The red-hot South Boston housing market showed signs of chafing today when a divided Zoning Board of Appeals today approved a controversial residential project despite opposition from not only residents of a neighboring building but Mayor Walsh, City Councilor Bill Linehan and state Sen. Linda Dorcena Forry.
The four-story, 45-foot-high building at 340 W. 2 St. will include 29 residential units, 43 parking spaces - 12 of them into which a car elevator will put the vehicles - and first-floor commercial space. Of the 29 units, 18 will have one bedroom, the remaining 11 two bedrooms.
Shamus Holdings LLC's project needed Zoning Board approval because of its density, lot size and height, among other issues. The Boston Redevelopment Authority gave its blessing last year.
Residents of the neighboring building say they are not opposed to any building on the property, but that the proposed structure is just too close to theirs.
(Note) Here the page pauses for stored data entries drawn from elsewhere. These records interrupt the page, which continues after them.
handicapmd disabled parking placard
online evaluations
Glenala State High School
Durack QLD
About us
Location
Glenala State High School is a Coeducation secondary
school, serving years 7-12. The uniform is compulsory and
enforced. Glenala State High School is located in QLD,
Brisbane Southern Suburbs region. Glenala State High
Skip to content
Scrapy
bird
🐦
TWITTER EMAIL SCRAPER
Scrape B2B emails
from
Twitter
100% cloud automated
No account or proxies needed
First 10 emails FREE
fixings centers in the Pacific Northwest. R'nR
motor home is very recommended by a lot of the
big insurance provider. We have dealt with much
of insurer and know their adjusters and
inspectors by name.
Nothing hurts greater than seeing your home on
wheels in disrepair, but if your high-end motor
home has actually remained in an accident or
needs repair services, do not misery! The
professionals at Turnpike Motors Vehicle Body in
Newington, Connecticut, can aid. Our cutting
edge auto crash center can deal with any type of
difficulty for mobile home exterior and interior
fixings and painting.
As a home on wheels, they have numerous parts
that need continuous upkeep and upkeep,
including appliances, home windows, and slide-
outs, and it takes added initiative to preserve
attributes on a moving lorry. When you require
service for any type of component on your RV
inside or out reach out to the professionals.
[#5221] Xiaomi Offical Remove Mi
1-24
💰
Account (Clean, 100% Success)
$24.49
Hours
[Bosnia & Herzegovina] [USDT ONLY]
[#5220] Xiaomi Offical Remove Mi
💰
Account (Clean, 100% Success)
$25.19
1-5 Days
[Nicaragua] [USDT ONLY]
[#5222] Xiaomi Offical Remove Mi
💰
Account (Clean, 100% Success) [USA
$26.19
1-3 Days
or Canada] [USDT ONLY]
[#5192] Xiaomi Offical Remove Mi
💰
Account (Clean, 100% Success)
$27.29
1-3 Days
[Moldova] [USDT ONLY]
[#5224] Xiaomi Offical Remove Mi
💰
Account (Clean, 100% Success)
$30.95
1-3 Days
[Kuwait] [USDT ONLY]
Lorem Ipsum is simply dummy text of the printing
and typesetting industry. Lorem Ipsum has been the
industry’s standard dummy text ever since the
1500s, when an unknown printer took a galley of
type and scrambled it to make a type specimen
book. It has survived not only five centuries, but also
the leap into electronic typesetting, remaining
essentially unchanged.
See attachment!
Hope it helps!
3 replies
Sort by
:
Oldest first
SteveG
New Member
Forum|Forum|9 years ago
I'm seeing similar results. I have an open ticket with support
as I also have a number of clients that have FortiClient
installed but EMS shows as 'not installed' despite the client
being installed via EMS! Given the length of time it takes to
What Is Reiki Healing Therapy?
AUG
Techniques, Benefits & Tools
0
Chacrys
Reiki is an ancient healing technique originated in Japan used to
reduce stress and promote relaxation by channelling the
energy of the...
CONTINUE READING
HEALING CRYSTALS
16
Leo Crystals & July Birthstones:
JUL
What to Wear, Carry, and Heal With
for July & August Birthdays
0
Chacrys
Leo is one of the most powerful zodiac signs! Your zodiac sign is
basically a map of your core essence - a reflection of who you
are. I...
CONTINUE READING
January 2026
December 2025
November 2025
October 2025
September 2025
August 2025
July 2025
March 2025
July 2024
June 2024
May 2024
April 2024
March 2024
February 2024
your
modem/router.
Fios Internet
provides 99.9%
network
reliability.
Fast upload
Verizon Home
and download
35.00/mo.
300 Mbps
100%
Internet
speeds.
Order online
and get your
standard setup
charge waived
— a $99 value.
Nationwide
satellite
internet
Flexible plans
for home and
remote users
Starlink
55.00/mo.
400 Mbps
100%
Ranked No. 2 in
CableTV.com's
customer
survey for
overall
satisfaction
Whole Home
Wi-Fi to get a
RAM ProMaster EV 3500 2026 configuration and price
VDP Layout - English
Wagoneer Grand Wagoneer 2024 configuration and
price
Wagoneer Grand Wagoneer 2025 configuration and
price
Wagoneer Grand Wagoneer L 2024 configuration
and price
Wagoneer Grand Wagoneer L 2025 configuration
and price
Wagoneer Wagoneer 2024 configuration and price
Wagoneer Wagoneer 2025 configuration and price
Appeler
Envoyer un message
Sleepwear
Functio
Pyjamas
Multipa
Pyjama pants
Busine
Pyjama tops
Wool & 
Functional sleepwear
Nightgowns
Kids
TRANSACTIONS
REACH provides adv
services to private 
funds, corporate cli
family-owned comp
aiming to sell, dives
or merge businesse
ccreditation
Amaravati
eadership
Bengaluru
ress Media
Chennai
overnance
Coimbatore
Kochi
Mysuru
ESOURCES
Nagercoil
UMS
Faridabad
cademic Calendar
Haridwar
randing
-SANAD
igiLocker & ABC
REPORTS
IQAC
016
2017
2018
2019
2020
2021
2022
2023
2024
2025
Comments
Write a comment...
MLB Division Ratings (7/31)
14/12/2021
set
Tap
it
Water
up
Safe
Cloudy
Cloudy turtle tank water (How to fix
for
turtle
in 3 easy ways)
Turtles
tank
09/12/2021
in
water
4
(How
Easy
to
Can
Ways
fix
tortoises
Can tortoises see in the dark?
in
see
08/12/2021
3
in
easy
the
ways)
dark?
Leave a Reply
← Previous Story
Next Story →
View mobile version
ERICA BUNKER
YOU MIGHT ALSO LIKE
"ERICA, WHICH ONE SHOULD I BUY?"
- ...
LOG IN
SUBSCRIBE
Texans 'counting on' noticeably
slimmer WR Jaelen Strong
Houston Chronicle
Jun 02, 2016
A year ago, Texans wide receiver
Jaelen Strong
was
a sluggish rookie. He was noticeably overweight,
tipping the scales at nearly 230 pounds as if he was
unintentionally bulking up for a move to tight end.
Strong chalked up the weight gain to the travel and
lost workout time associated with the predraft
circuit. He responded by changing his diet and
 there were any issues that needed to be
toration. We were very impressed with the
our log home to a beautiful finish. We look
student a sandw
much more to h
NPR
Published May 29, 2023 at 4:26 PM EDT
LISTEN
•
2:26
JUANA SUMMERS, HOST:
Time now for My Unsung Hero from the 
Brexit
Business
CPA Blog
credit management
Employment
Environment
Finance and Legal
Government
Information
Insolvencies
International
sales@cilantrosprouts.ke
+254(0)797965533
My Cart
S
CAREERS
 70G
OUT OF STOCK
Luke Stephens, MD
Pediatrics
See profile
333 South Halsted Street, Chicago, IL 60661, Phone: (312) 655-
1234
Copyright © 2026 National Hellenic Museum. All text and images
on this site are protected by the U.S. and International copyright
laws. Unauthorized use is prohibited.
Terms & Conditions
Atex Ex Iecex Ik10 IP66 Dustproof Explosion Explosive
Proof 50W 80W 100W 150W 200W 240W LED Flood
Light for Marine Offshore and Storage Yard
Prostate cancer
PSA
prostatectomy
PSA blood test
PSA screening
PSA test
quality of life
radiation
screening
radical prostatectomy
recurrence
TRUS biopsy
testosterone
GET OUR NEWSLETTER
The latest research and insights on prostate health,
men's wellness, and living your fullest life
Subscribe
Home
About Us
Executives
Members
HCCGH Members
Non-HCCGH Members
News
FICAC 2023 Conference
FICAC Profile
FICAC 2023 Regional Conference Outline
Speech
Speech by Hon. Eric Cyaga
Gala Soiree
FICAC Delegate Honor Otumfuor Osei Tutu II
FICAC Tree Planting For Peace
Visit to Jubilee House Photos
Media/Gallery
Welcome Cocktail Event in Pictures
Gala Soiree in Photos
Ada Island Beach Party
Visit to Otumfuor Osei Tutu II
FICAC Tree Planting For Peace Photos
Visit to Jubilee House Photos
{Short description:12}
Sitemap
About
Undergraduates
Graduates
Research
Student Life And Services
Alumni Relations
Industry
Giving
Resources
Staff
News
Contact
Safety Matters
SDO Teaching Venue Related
Residents said the narrow, eight-foot gap between the two buildings would be difficult to clean and maintain and would deprive some residents of sunlight.
"If you can't grow a tree, if you can't grow a plant, how can you grow a person?" resident John Ramos asked the zoning board.
Representatives of elected officials said they could not support a project that has such strong opposition in the neighborhood and for which proponents seemed to give up on trying to reach any sort of agreement with the neighborhood. Both Linehan's and Forry's offices reported receiving numerous phone calls from across the neighborhood.
But George Morancy, attorney for the proposed developers, said his client's project is set back five feet from the property line - the minimum called for in the zoning code - and that it would be unfair to make his client push that back to 15 feet as requested by the neighbors when their project itself got a variance because its building is just three feet from the property line.
And in a warning to neighbors, he said Shamus is concerned that their fireplace vents might violate city building codes and prove a fire hazard that his client might be forced to take action against.
Morancy got support from board member Anthony Pisani.
When the residents' attorney, John Greene, tried to argue that the property itself did not have the sort of hardships for which the board could grant a variance, Pisani cut him off and called the attempted argument "slightly disengeous" given that his clients' own building received similar variances just a few years ago - including a decision to ignore the setback requirement on the side of the building now at issue with the proposed building.
Board Chairman Robert Shortsleeve said if he had his druthers, he'd postpone the vote to give the developer, neighbors and elected officials another chance to reach an agreement. But he added that board rules don't allow deferring votes like that, and he then cast the deciding vote in favor of the zoning request.